- **TASK STATEMENT**
All records below are to be set down precisely as written, excluding pictures.
═════ SOURCE RECORDS ═════
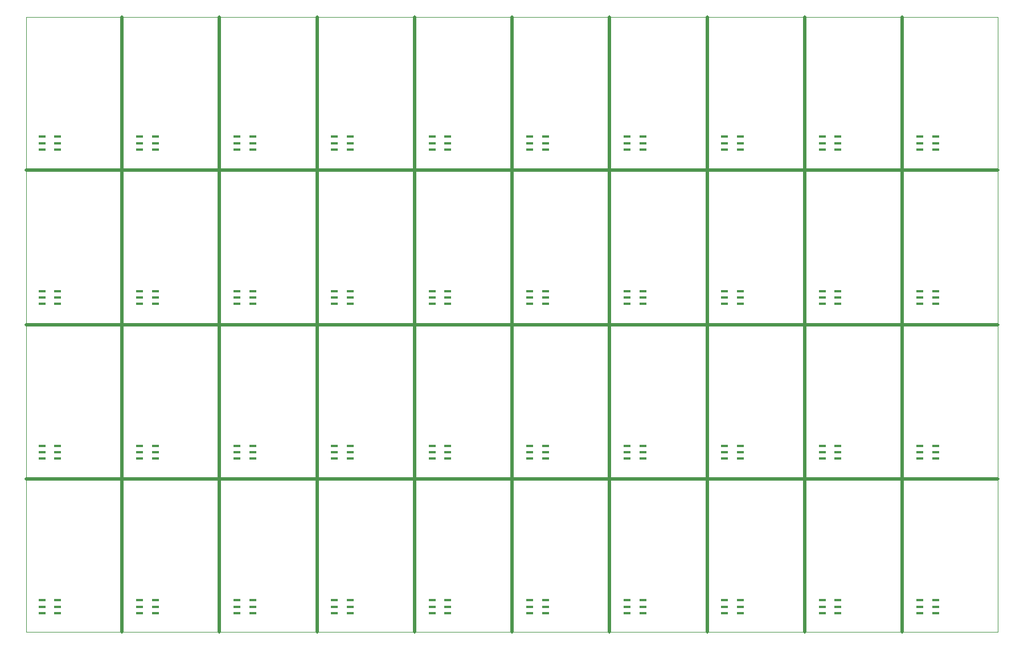
<source format=gtp>
G75*
%MOIN*%
%OFA0B0*%
%FSLAX24Y24*%
%IPPOS*%
%LPD*%
%AMOC8*
5,1,8,0,0,1.08239X$1,22.5*
%
%ADD10C,0.0000*%
%ADD11C,0.0197*%
%ADD12R,0.0413X0.0157*%
D10*
X000310Y000198D02*
X000310Y009155D01*
X000310Y018210D01*
X000310Y027265D01*
X000310Y036222D01*
X005920Y036222D01*
X011629Y036222D01*
X017338Y036222D01*
X023046Y036222D01*
X028755Y036222D01*
X034464Y036222D01*
X040172Y036222D01*
X045881Y036222D01*
X051590Y036222D01*
X057200Y036222D01*
X057200Y027265D01*
X057200Y018210D01*
X057200Y009155D01*
X057200Y000198D01*
X051590Y000198D01*
X045881Y000198D01*
X040172Y000198D01*
X034464Y000198D01*
X028755Y000198D01*
X023046Y000198D01*
X017338Y000198D01*
X011629Y000198D01*
X005920Y000198D01*
X000310Y000198D01*
D11*
X005920Y000198D02*
X005920Y036222D01*
X011629Y036222D02*
X011629Y000198D01*
X017338Y000198D02*
X017338Y036222D01*
X023046Y036222D02*
X023046Y000198D01*
X028755Y000198D02*
X028755Y036222D01*
X034464Y036222D02*
X034464Y000198D01*
X040172Y000198D02*
X040172Y036222D01*
X045881Y036222D02*
X045881Y000198D01*
X051590Y000198D02*
X051590Y036222D01*
X057200Y027265D02*
X000310Y027265D01*
X000310Y018210D02*
X057200Y018210D01*
X057200Y009155D02*
X000310Y009155D01*
D12*
X001235Y010358D03*
X001235Y010732D03*
X001235Y011106D03*
X002160Y011106D03*
X002160Y010732D03*
X002160Y010358D03*
X006944Y010358D03*
X006944Y010732D03*
X006944Y011106D03*
X007869Y011106D03*
X007869Y010732D03*
X007869Y010358D03*
X012653Y010358D03*
X012653Y010732D03*
X012653Y011106D03*
X013578Y011106D03*
X013578Y010732D03*
X013578Y010358D03*
X018361Y010358D03*
X018361Y010732D03*
X018361Y011106D03*
X019286Y011106D03*
X019286Y010732D03*
X019286Y010358D03*
X024070Y010358D03*
X024070Y010732D03*
X024070Y011106D03*
X024995Y011106D03*
X024995Y010732D03*
X024995Y010358D03*
X029779Y010358D03*
X029779Y010732D03*
X029779Y011106D03*
X030704Y011106D03*
X030704Y010732D03*
X030704Y010358D03*
X035487Y010358D03*
X035487Y010732D03*
X035487Y011106D03*
X036412Y011106D03*
X036412Y010732D03*
X036412Y010358D03*
X041196Y010358D03*
X041196Y010732D03*
X041196Y011106D03*
X042121Y011106D03*
X042121Y010732D03*
X042121Y010358D03*
X046905Y010358D03*
X046905Y010732D03*
X046905Y011106D03*
X047830Y011106D03*
X047830Y010732D03*
X047830Y010358D03*
X052613Y010358D03*
X052613Y010732D03*
X052613Y011106D03*
X053538Y011106D03*
X053538Y010732D03*
X053538Y010358D03*
X053538Y002051D03*
X053538Y001677D03*
X053538Y001303D03*
X052613Y001303D03*
X052613Y001677D03*
X052613Y002051D03*
X047830Y002051D03*
X047830Y001677D03*
X047830Y001303D03*
X046905Y001303D03*
X046905Y001677D03*
X046905Y002051D03*
X042121Y002051D03*
X042121Y001677D03*
X042121Y001303D03*
X041196Y001303D03*
X041196Y001677D03*
X041196Y002051D03*
X036412Y002051D03*
X036412Y001677D03*
X036412Y001303D03*
X035487Y001303D03*
X035487Y001677D03*
X035487Y002051D03*
X030704Y002051D03*
X030704Y001677D03*
X030704Y001303D03*
X029779Y001303D03*
X029779Y001677D03*
X029779Y002051D03*
X024995Y002051D03*
X024995Y001677D03*
X024995Y001303D03*
X024070Y001303D03*
X024070Y001677D03*
X024070Y002051D03*
X019286Y002051D03*
X019286Y001677D03*
X019286Y001303D03*
X018361Y001303D03*
X018361Y001677D03*
X018361Y002051D03*
X013578Y002051D03*
X013578Y001677D03*
X013578Y001303D03*
X012653Y001303D03*
X012653Y001677D03*
X012653Y002051D03*
X007869Y002051D03*
X007869Y001677D03*
X007869Y001303D03*
X006944Y001303D03*
X006944Y001677D03*
X006944Y002051D03*
X002160Y002051D03*
X002160Y001677D03*
X002160Y001303D03*
X001235Y001303D03*
X001235Y001677D03*
X001235Y002051D03*
X001235Y019413D03*
X001235Y019787D03*
X001235Y020161D03*
X002160Y020161D03*
X002160Y019787D03*
X002160Y019413D03*
X006944Y019413D03*
X006944Y019787D03*
X006944Y020161D03*
X007869Y020161D03*
X007869Y019787D03*
X007869Y019413D03*
X012653Y019413D03*
X012653Y019787D03*
X012653Y020161D03*
X013578Y020161D03*
X013578Y019787D03*
X013578Y019413D03*
X018361Y019413D03*
X018361Y019787D03*
X018361Y020161D03*
X019286Y020161D03*
X019286Y019787D03*
X019286Y019413D03*
X024070Y019413D03*
X024070Y019787D03*
X024070Y020161D03*
X024995Y020161D03*
X024995Y019787D03*
X024995Y019413D03*
X029779Y019413D03*
X029779Y019787D03*
X029779Y020161D03*
X030704Y020161D03*
X030704Y019787D03*
X030704Y019413D03*
X035487Y019413D03*
X035487Y019787D03*
X035487Y020161D03*
X036412Y020161D03*
X036412Y019787D03*
X036412Y019413D03*
X041196Y019413D03*
X041196Y019787D03*
X041196Y020161D03*
X042121Y020161D03*
X042121Y019787D03*
X042121Y019413D03*
X046905Y019413D03*
X046905Y019787D03*
X046905Y020161D03*
X047830Y020161D03*
X047830Y019787D03*
X047830Y019413D03*
X052613Y019413D03*
X052613Y019787D03*
X052613Y020161D03*
X053538Y020161D03*
X053538Y019787D03*
X053538Y019413D03*
X053538Y028468D03*
X053538Y028842D03*
X053538Y029216D03*
X052613Y029216D03*
X052613Y028842D03*
X052613Y028468D03*
X047830Y028468D03*
X047830Y028842D03*
X047830Y029216D03*
X046905Y029216D03*
X046905Y028842D03*
X046905Y028468D03*
X042121Y028468D03*
X042121Y028842D03*
X042121Y029216D03*
X041196Y029216D03*
X041196Y028842D03*
X041196Y028468D03*
X036412Y028468D03*
X036412Y028842D03*
X036412Y029216D03*
X035487Y029216D03*
X035487Y028842D03*
X035487Y028468D03*
X030704Y028468D03*
X030704Y028842D03*
X030704Y029216D03*
X029779Y029216D03*
X029779Y028842D03*
X029779Y028468D03*
X024995Y028468D03*
X024995Y028842D03*
X024995Y029216D03*
X024070Y029216D03*
X024070Y028842D03*
X024070Y028468D03*
X019286Y028468D03*
X019286Y028842D03*
X019286Y029216D03*
X018361Y029216D03*
X018361Y028842D03*
X018361Y028468D03*
X013578Y028468D03*
X013578Y028842D03*
X013578Y029216D03*
X012653Y029216D03*
X012653Y028842D03*
X012653Y028468D03*
X007869Y028468D03*
X007869Y028842D03*
X007869Y029216D03*
X006944Y029216D03*
X006944Y028842D03*
X006944Y028468D03*
X002160Y028468D03*
X002160Y028842D03*
X002160Y029216D03*
X001235Y029216D03*
X001235Y028842D03*
X001235Y028468D03*
M02*

</source>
═════
- **TASK SOLUTION**
<source format=gtp>
G75*
%MOIN*%
%OFA0B0*%
%FSLAX24Y24*%
%IPPOS*%
%LPD*%
%AMOC8*
5,1,8,0,0,1.08239X$1,22.5*
%
%ADD10C,0.0000*%
%ADD11C,0.0197*%
%ADD12R,0.0413X0.0157*%
D10*
X000310Y000198D02*
X000310Y009155D01*
X000310Y018210D01*
X000310Y027265D01*
X000310Y036222D01*
X005920Y036222D01*
X011629Y036222D01*
X017338Y036222D01*
X023046Y036222D01*
X028755Y036222D01*
X034464Y036222D01*
X040172Y036222D01*
X045881Y036222D01*
X051590Y036222D01*
X057200Y036222D01*
X057200Y027265D01*
X057200Y018210D01*
X057200Y009155D01*
X057200Y000198D01*
X051590Y000198D01*
X045881Y000198D01*
X040172Y000198D01*
X034464Y000198D01*
X028755Y000198D01*
X023046Y000198D01*
X017338Y000198D01*
X011629Y000198D01*
X005920Y000198D01*
X000310Y000198D01*
D11*
X005920Y000198D02*
X005920Y036222D01*
X011629Y036222D02*
X011629Y000198D01*
X017338Y000198D02*
X017338Y036222D01*
X023046Y036222D02*
X023046Y000198D01*
X028755Y000198D02*
X028755Y036222D01*
X034464Y036222D02*
X034464Y000198D01*
X040172Y000198D02*
X040172Y036222D01*
X045881Y036222D02*
X045881Y000198D01*
X051590Y000198D02*
X051590Y036222D01*
X057200Y027265D02*
X000310Y027265D01*
X000310Y018210D02*
X057200Y018210D01*
X057200Y009155D02*
X000310Y009155D01*
D12*
X001235Y010358D03*
X001235Y010732D03*
X001235Y011106D03*
X002160Y011106D03*
X002160Y010732D03*
X002160Y010358D03*
X006944Y010358D03*
X006944Y010732D03*
X006944Y011106D03*
X007869Y011106D03*
X007869Y010732D03*
X007869Y010358D03*
X012653Y010358D03*
X012653Y010732D03*
X012653Y011106D03*
X013578Y011106D03*
X013578Y010732D03*
X013578Y010358D03*
X018361Y010358D03*
X018361Y010732D03*
X018361Y011106D03*
X019286Y011106D03*
X019286Y010732D03*
X019286Y010358D03*
X024070Y010358D03*
X024070Y010732D03*
X024070Y011106D03*
X024995Y011106D03*
X024995Y010732D03*
X024995Y010358D03*
X029779Y010358D03*
X029779Y010732D03*
X029779Y011106D03*
X030704Y011106D03*
X030704Y010732D03*
X030704Y010358D03*
X035487Y010358D03*
X035487Y010732D03*
X035487Y011106D03*
X036412Y011106D03*
X036412Y010732D03*
X036412Y010358D03*
X041196Y010358D03*
X041196Y010732D03*
X041196Y011106D03*
X042121Y011106D03*
X042121Y010732D03*
X042121Y010358D03*
X046905Y010358D03*
X046905Y010732D03*
X046905Y011106D03*
X047830Y011106D03*
X047830Y010732D03*
X047830Y010358D03*
X052613Y010358D03*
X052613Y010732D03*
X052613Y011106D03*
X053538Y011106D03*
X053538Y010732D03*
X053538Y010358D03*
X053538Y002051D03*
X053538Y001677D03*
X053538Y001303D03*
X052613Y001303D03*
X052613Y001677D03*
X052613Y002051D03*
X047830Y002051D03*
X047830Y001677D03*
X047830Y001303D03*
X046905Y001303D03*
X046905Y001677D03*
X046905Y002051D03*
X042121Y002051D03*
X042121Y001677D03*
X042121Y001303D03*
X041196Y001303D03*
X041196Y001677D03*
X041196Y002051D03*
X036412Y002051D03*
X036412Y001677D03*
X036412Y001303D03*
X035487Y001303D03*
X035487Y001677D03*
X035487Y002051D03*
X030704Y002051D03*
X030704Y001677D03*
X030704Y001303D03*
X029779Y001303D03*
X029779Y001677D03*
X029779Y002051D03*
X024995Y002051D03*
X024995Y001677D03*
X024995Y001303D03*
X024070Y001303D03*
X024070Y001677D03*
X024070Y002051D03*
X019286Y002051D03*
X019286Y001677D03*
X019286Y001303D03*
X018361Y001303D03*
X018361Y001677D03*
X018361Y002051D03*
X013578Y002051D03*
X013578Y001677D03*
X013578Y001303D03*
X012653Y001303D03*
X012653Y001677D03*
X012653Y002051D03*
X007869Y002051D03*
X007869Y001677D03*
X007869Y001303D03*
X006944Y001303D03*
X006944Y001677D03*
X006944Y002051D03*
X002160Y002051D03*
X002160Y001677D03*
X002160Y001303D03*
X001235Y001303D03*
X001235Y001677D03*
X001235Y002051D03*
X001235Y019413D03*
X001235Y019787D03*
X001235Y020161D03*
X002160Y020161D03*
X002160Y019787D03*
X002160Y019413D03*
X006944Y019413D03*
X006944Y019787D03*
X006944Y020161D03*
X007869Y020161D03*
X007869Y019787D03*
X007869Y019413D03*
X012653Y019413D03*
X012653Y019787D03*
X012653Y020161D03*
X013578Y020161D03*
X013578Y019787D03*
X013578Y019413D03*
X018361Y019413D03*
X018361Y019787D03*
X018361Y020161D03*
X019286Y020161D03*
X019286Y019787D03*
X019286Y019413D03*
X024070Y019413D03*
X024070Y019787D03*
X024070Y020161D03*
X024995Y020161D03*
X024995Y019787D03*
X024995Y019413D03*
X029779Y019413D03*
X029779Y019787D03*
X029779Y020161D03*
X030704Y020161D03*
X030704Y019787D03*
X030704Y019413D03*
X035487Y019413D03*
X035487Y019787D03*
X035487Y020161D03*
X036412Y020161D03*
X036412Y019787D03*
X036412Y019413D03*
X041196Y019413D03*
X041196Y019787D03*
X041196Y020161D03*
X042121Y020161D03*
X042121Y019787D03*
X042121Y019413D03*
X046905Y019413D03*
X046905Y019787D03*
X046905Y020161D03*
X047830Y020161D03*
X047830Y019787D03*
X047830Y019413D03*
X052613Y019413D03*
X052613Y019787D03*
X052613Y020161D03*
X053538Y020161D03*
X053538Y019787D03*
X053538Y019413D03*
X053538Y028468D03*
X053538Y028842D03*
X053538Y029216D03*
X052613Y029216D03*
X052613Y028842D03*
X052613Y028468D03*
X047830Y028468D03*
X047830Y028842D03*
X047830Y029216D03*
X046905Y029216D03*
X046905Y028842D03*
X046905Y028468D03*
X042121Y028468D03*
X042121Y028842D03*
X042121Y029216D03*
X041196Y029216D03*
X041196Y028842D03*
X041196Y028468D03*
X036412Y028468D03*
X036412Y028842D03*
X036412Y029216D03*
X035487Y029216D03*
X035487Y028842D03*
X035487Y028468D03*
X030704Y028468D03*
X030704Y028842D03*
X030704Y029216D03*
X029779Y029216D03*
X029779Y028842D03*
X029779Y028468D03*
X024995Y028468D03*
X024995Y028842D03*
X024995Y029216D03*
X024070Y029216D03*
X024070Y028842D03*
X024070Y028468D03*
X019286Y028468D03*
X019286Y028842D03*
X019286Y029216D03*
X018361Y029216D03*
X018361Y028842D03*
X018361Y028468D03*
X013578Y028468D03*
X013578Y028842D03*
X013578Y029216D03*
X012653Y029216D03*
X012653Y028842D03*
X012653Y028468D03*
X007869Y028468D03*
X007869Y028842D03*
X007869Y029216D03*
X006944Y029216D03*
X006944Y028842D03*
X006944Y028468D03*
X002160Y028468D03*
X002160Y028842D03*
X002160Y029216D03*
X001235Y029216D03*
X001235Y028842D03*
X001235Y028468D03*
M02*

</source>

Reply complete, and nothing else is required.